6時の夕食に五時半くらいからソワソワする。入り口からソッと覗く。広い部屋にはまだ誰もいない。
(まだ早いなァ〜)と中に引っ込む。五分ほどしてまた覗く。
(まだアカン)と中に引っ込む。 ひょっとしてムツゴロウの生まれ変わり?
そして用事《本を読んだり、ラジオを聞いたり、洗濯したり》をしてると時間を忘れる。
ドアーが開き「食事ですよ〜 出て来て」と。出てみると全員着席していて、最後に出て行った私を一斉に見る。
それが嫌で一番に出てみた。
五時半なので誰もいない。広い部屋に私だけ。6時の配膳までじっと、ただ待つだけ。何だかおあずけさせられてる犬みたいやし〜。
いっそお箸をくわえて“はらへった〜 飯くわせ〜”とテーブル叩こうかな とさえ思ってしまう。
この話をすると「私も何時も悩んでんねん」と言う人の多かったこと。  「誰かがいてたら私も出よかなァ って思うわ」だって。  
観察の結果55分に出るのがベスト。  でも、私はそのベストタイムに縛られる自分がいやになった。

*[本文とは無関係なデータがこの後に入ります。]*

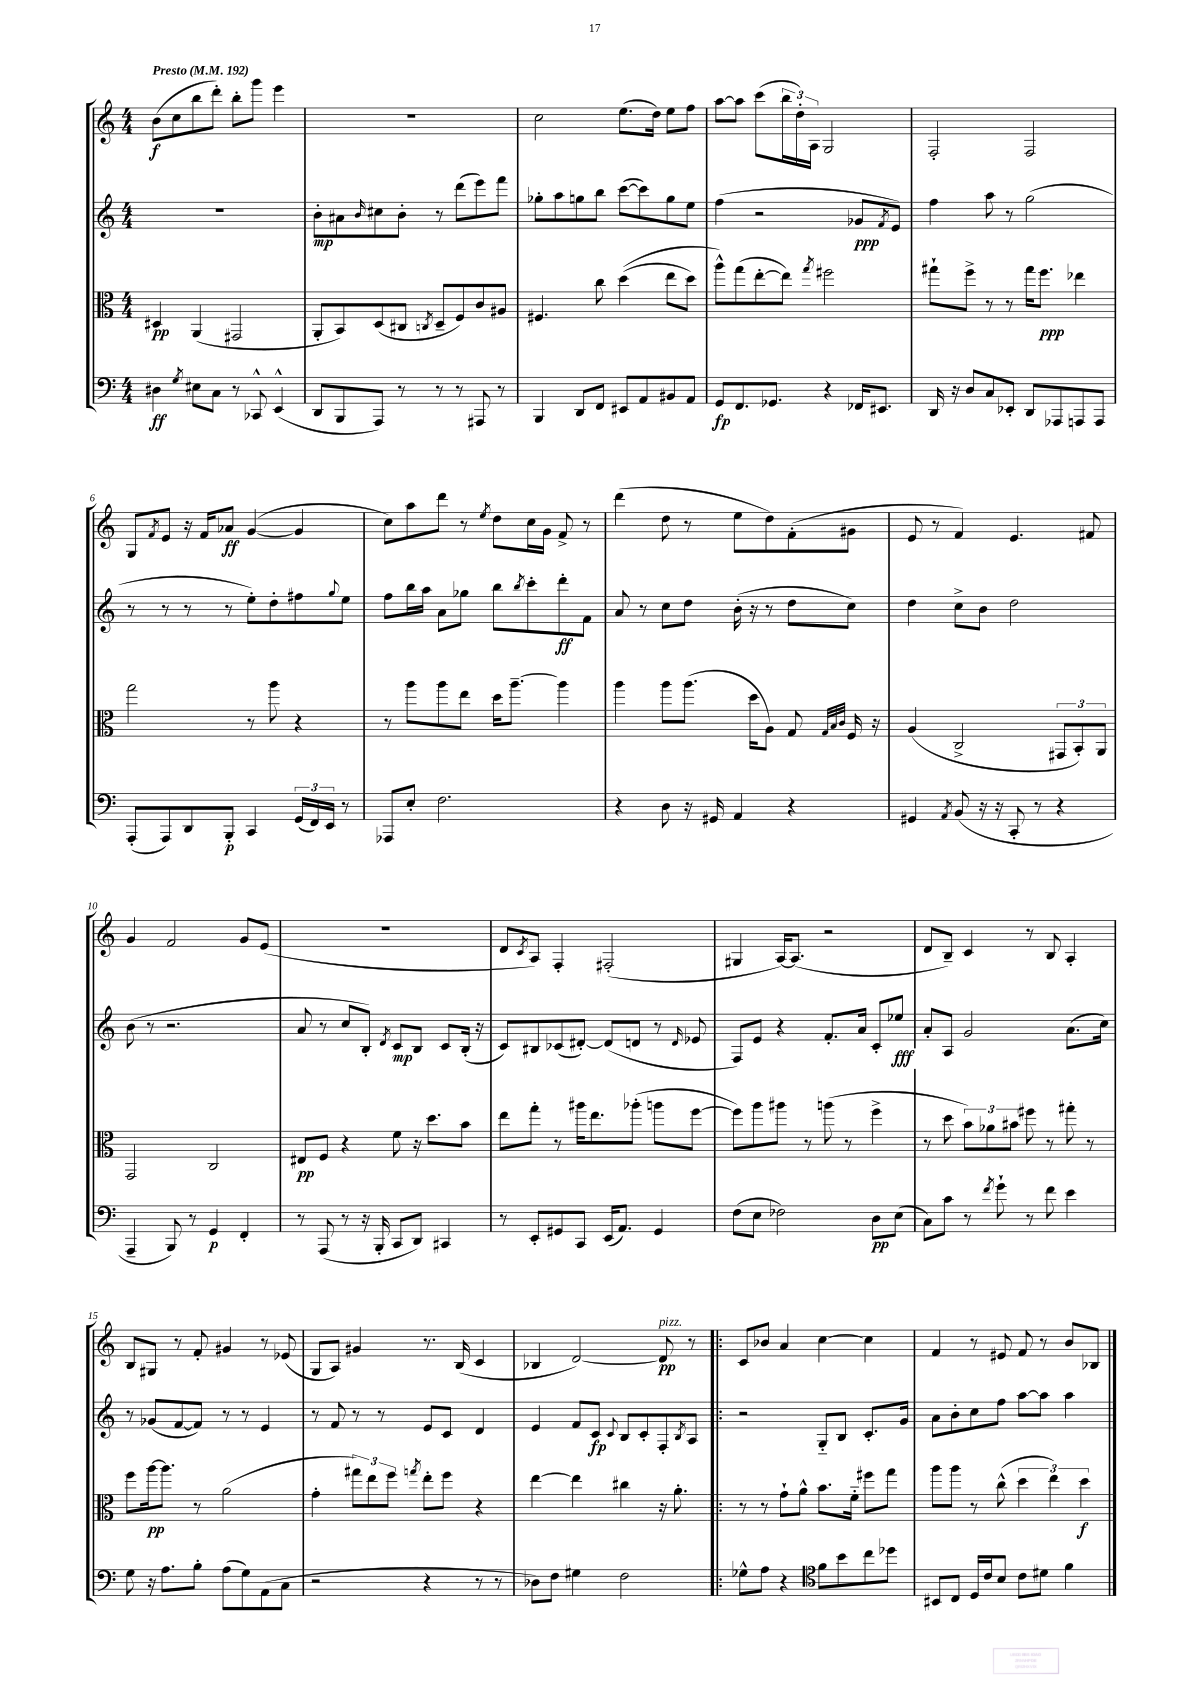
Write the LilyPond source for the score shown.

<<
\new StaffGroup <<
\new Staff = "s0" {
    \clef treble \key c \major \numericTimeSignature \time 4/4 \tempo "Presto" 4 = 192
    b'8\f( c''8 b''8 d'''8-.) b''8-. g'''8 e'''4 |
    R1 |
    c''2 e''8.( d''16) e''8 f''8 |
    a''8~ a''8 c'''8( \tuplet 3/2 { b''16 d''16-.) a16 } g2 |
    f2-. f2 |
    g8 \acciaccatura { f'8 } e'8 r16 f'16 aes'8\ff g'4~( g'4 |
    c''8) a''8 d'''8 r8 \acciaccatura { e''8 } d''8 c''16 g'16 f'8-> r8 |
    d'''4( d''8 r8 e''8 d''8) f'8-.( gis'8 |
    e'8 r8 f'4) e'4. fis'8 |
    g'4 f'2 g'8 e'8( |
    R1 |
    d'8 \acciaccatura { c'8 } a8) f4-. fis2-.( |
    gis4 a16~) a8.( r2 |
    d'8 b8--) c'4 r8 b8 a4-. |
    b8 gis8 r8 f'8-. gis'4 r8 ees'8( |
    g8 a8) gis'4 r8. b16( c'4 |
    bes4 d'2~) d'8\pp^\markup { \italic "pizz." } r8 |
    \bar ".|:" c'8 bes'8 a'4 c''4~ c''4 |
    f'4 r8 eis'8 f'8 r8 b'8 bes8 \bar "|." |
}
\new Staff = "s1" {
    \clef treble \key c \major \numericTimeSignature \time 4/4
    R1 |
    b'8-.\mp ais'8 \grace { b'16 } cis''8 b'8-. r8 d'''8( e'''8) f'''8 |
    ges''8-. a''8 g''8 b''8 c'''8~( c'''8) g''8 e''8 |
    f''4( r2 ges'8\ppp \acciaccatura { f'8 } e'8) |
    f''4 a''8 r8 g''2( |
    r8 r8 r8 r8 e''8-.) d''8-. fis''8 \appoggiatura { g''8 } e''8 |
    f''8 b''16 a''16 a'8 ges''8 b''8 \acciaccatura { b''8 } c'''8-. d'''8-.\ff f'8 |
    a'8 r8 c''8 d''8 b'16-.( r16 r8 d''8 c''8) |
    d''4 c''8-> b'8 d''2 |
    b'8( r8 r2. |
    a'8 r8 c''8 b8-.) \acciaccatura { d'8 } c'8\mp b8 c'8 b16-.( r16 |
    c'8) bis8 ces'8( dis'8~-.) dis'8( d'8 r8 \grace { d'16 } ees'8 |
    f8) e'8 r4 f'8.-. a'16 c'8-. ees''8\fff |
    a'8-. a8 g'2 a'8.( c''16) |
    r8 ges'8( f'8~ f'8) r8 r8 e'4 |
    r8 f'8 r8 r8 e'8 c'8 d'4 |
    e'4 f'8 c'8\fp \appoggiatura { c'8 } b8 c'8-. f8-. \acciaccatura { b8 } a8 |
    \bar ".|:" r2 g8-_ b8 c'8.-. g'16 |
    a'8 b'8-. c''8 f''8 a''8~ a''8 a''4 \bar "|." |
}
\new Staff = "s2" {
    \clef alto \key c \major \numericTimeSignature \time 4/4
    dis4\pp a,4( gis,2 |
    a,8-. b,8) d8( cis8 \acciaccatura { c8 } d8-- f8) c'8 ais8 |
    fis4. c''8 d''4(\( e''8 d''8) |
    a''8-^\) g''8( e''8~-. e''8) \acciaccatura { g''8 } fis''2 |
    gis''8-! f''8-> r8 r8 gis''16 f''8.\ppp ees''4 |
    g''2 r8 a''8 r4 |
    r8 a''8 a''8 e''8 d''16 a''8.~-- a''4 |
    a''4 a''8 a''8.( d''16 a8) g8 \grace { g32 b32 c'32 } f16 r16 |
    a4( c2-> \tuplet 3/2 { gis,8 b,8-.) a,8 } |
    g,2 c2 |
    eis8\pp f8 r4 f'8 r16 d''8. b'8 |
    e''8 g''8-. r8 ais''16 e''8. aes''8-.( a''8 f''8~ |
    f''8) a''8 ais''8 r8 a''8( r8 f''4-> |
    r8 d''8 \tuplet 3/2 { b'8) aes'8 bis'8 } fis''8 r8 gis''8-. r8 |
    f''8 a''16~\pp a''8. r8 a'2( |
    g'4-. \tuplet 3/2 { gis''8) e''8 f''8 } \acciaccatura { g''8 } e''8-. f''8 r4 |
    e''4~ e''4 cis''4 r16 a'8.-. |
    \bar ".|:" r8 r8 g'8-! a'8-^ b'8. f'16-_ fis''8 g''8 |
    a''8 a''8 r8 c''8-^( \tuplet 3/2 { d''4 e''4) d''4\f } \bar "|." |
}
\new Staff = "s3" {
    \clef bass \key c \major \numericTimeSignature \time 4/4
    dis4\ff \acciaccatura { g8 } eis8 c8 r8 ces,8-^ e,4-^( |
    d,8 b,,8 a,,8) r8 r8 r8 ais,,8 r8 |
    b,,4 d,8 f,8 eis,8 a,8 bis,8 a,8 |
    g,8\fp f,8. ges,8. r4 fes,16 eis,8. |
    d,16 r16 d8 c8 ees,8-. d,8 aes,,8 a,,8 a,,8 |
    a,,8-.( a,,8) d,8 b,,8-.\p c,4 \tuplet 3/2 { g,16( f,16) e,16 } r8 |
    aes,,8 e8-. f2. |
    r4 d8 r16 gis,16 a,4 r4 |
    gis,4 \acciaccatura { a,8 } b,8( r16 r16 c,8-. r8 r4 |
    a,,4-- b,,8) r8 g,4\p f,4-. |
    r8 a,,8( r8 r16 b,,16-. c,8 d,8) cis,4 |
    r8 e,8-. gis,8 c,8 e,16( a,8.) gis,4 |
    f8( e8 fes2) d8\pp e8( |
    c8) c'8 r8 \acciaccatura { f'8 } g'8-! r8 f'8 e'4 |
    g8 r16 a8. b8-. a8( g8) a,8( c8 |
    r2 r4 r8 r8 |
    des8) f8 gis4 f2 |
    \bar ".|:" ges8-^ a8 r4 \clef tenor f'8 b'8 c''8 des''8 |
    bis,8 c8 d16 c'16 b8 c'8 dis'8 f'4 \bar "|." |
}
>>
>>
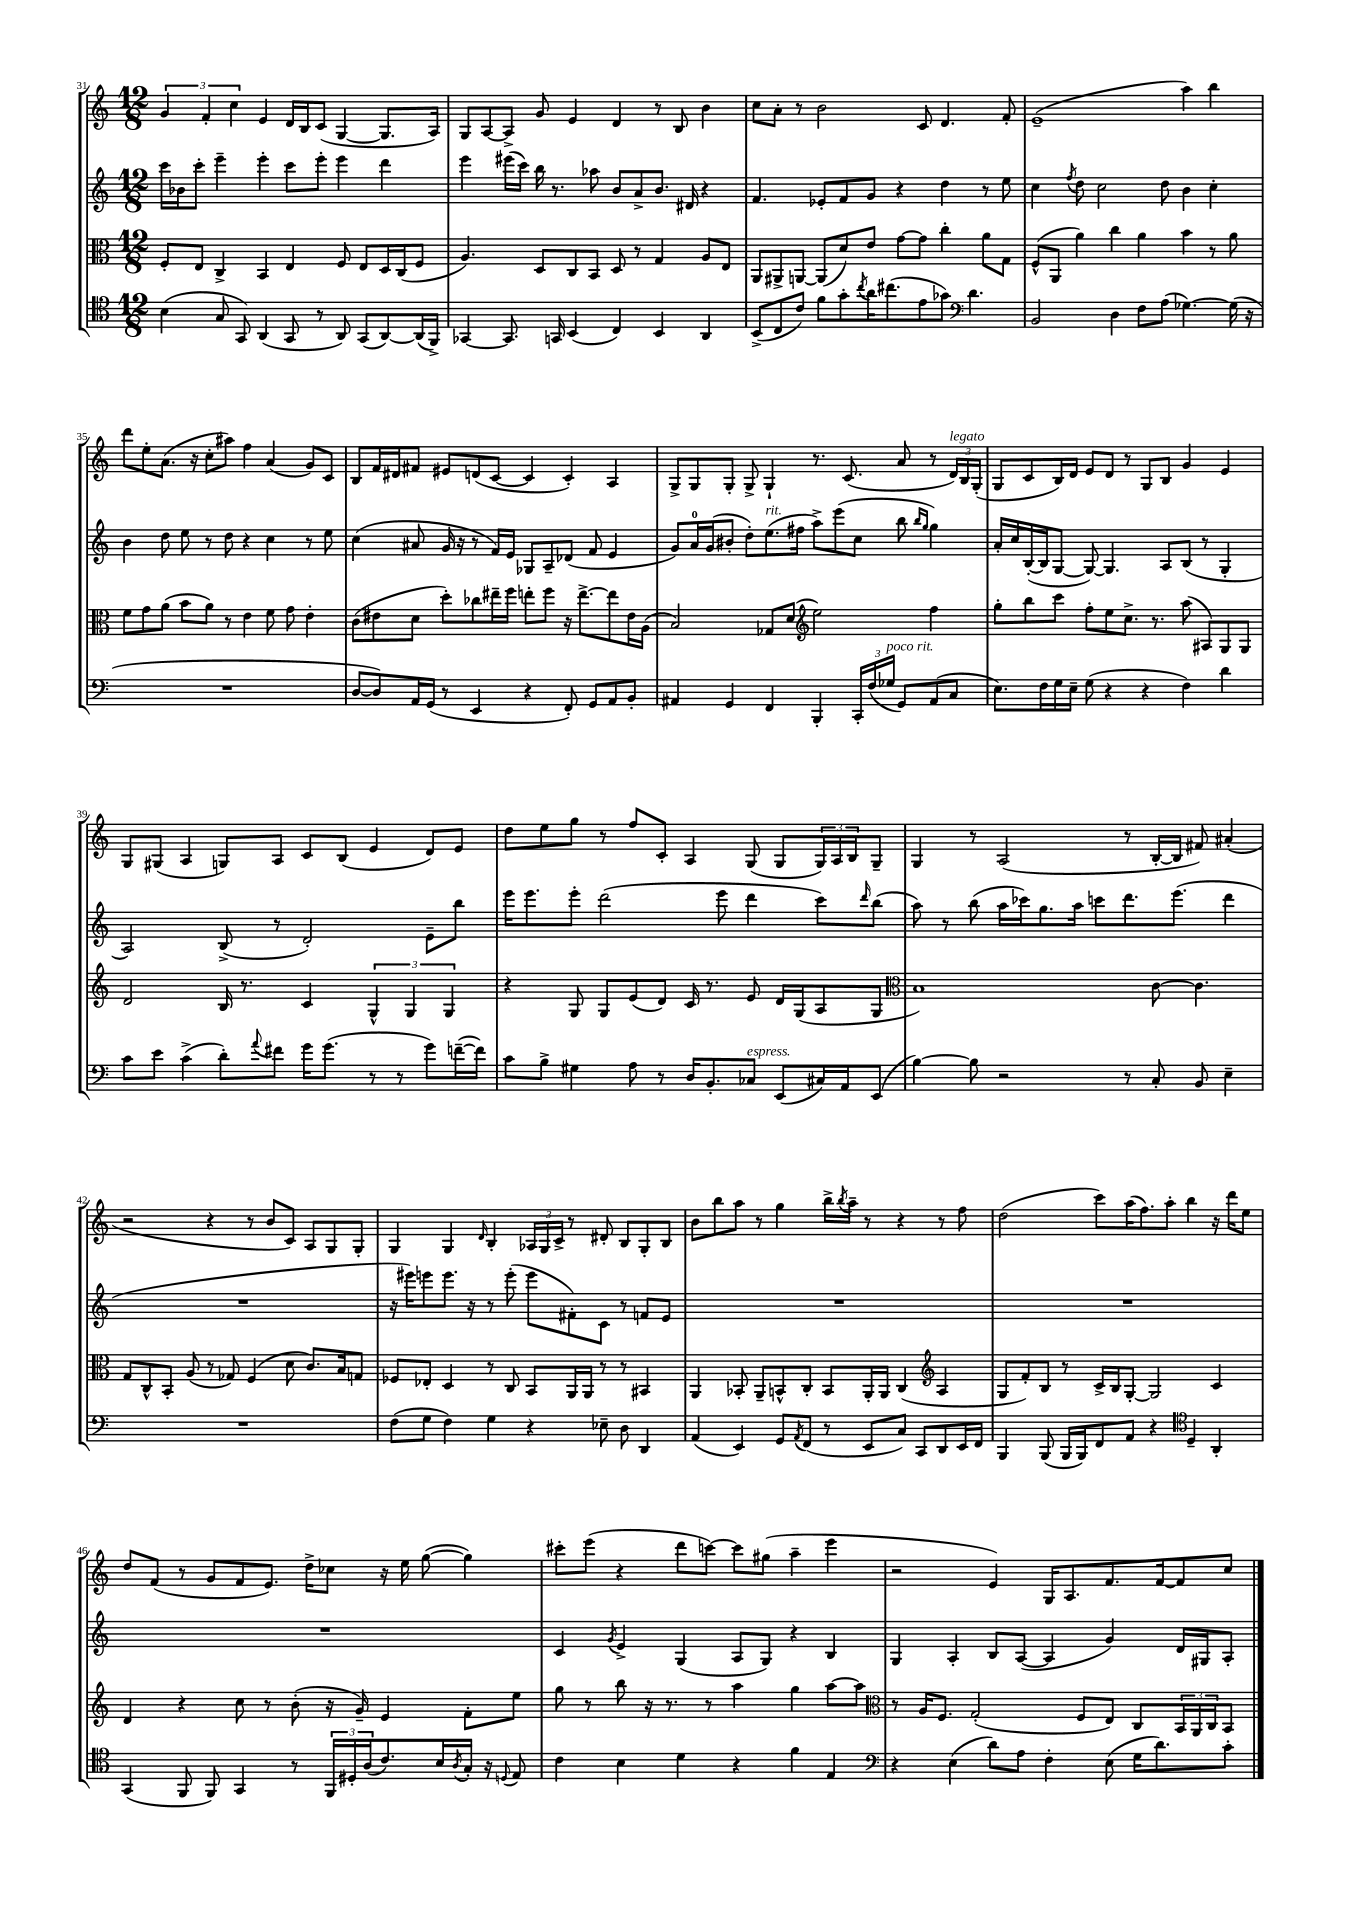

ええいめんどくせぇ私は誰もいなくても出て行くことに決めた。
そして人間観察をすることにした。

病院のあり方。看護師のあり方。介護のあり方。そして高齢者のあり方。などなど退屈しなかった。
人間の心って視点をずらすと嫌なことも楽しくなるものだ、と言うことを知った。楽しい事や面白い事を一杯見つけて有意義なリハビリ療養生活をすることに決めた。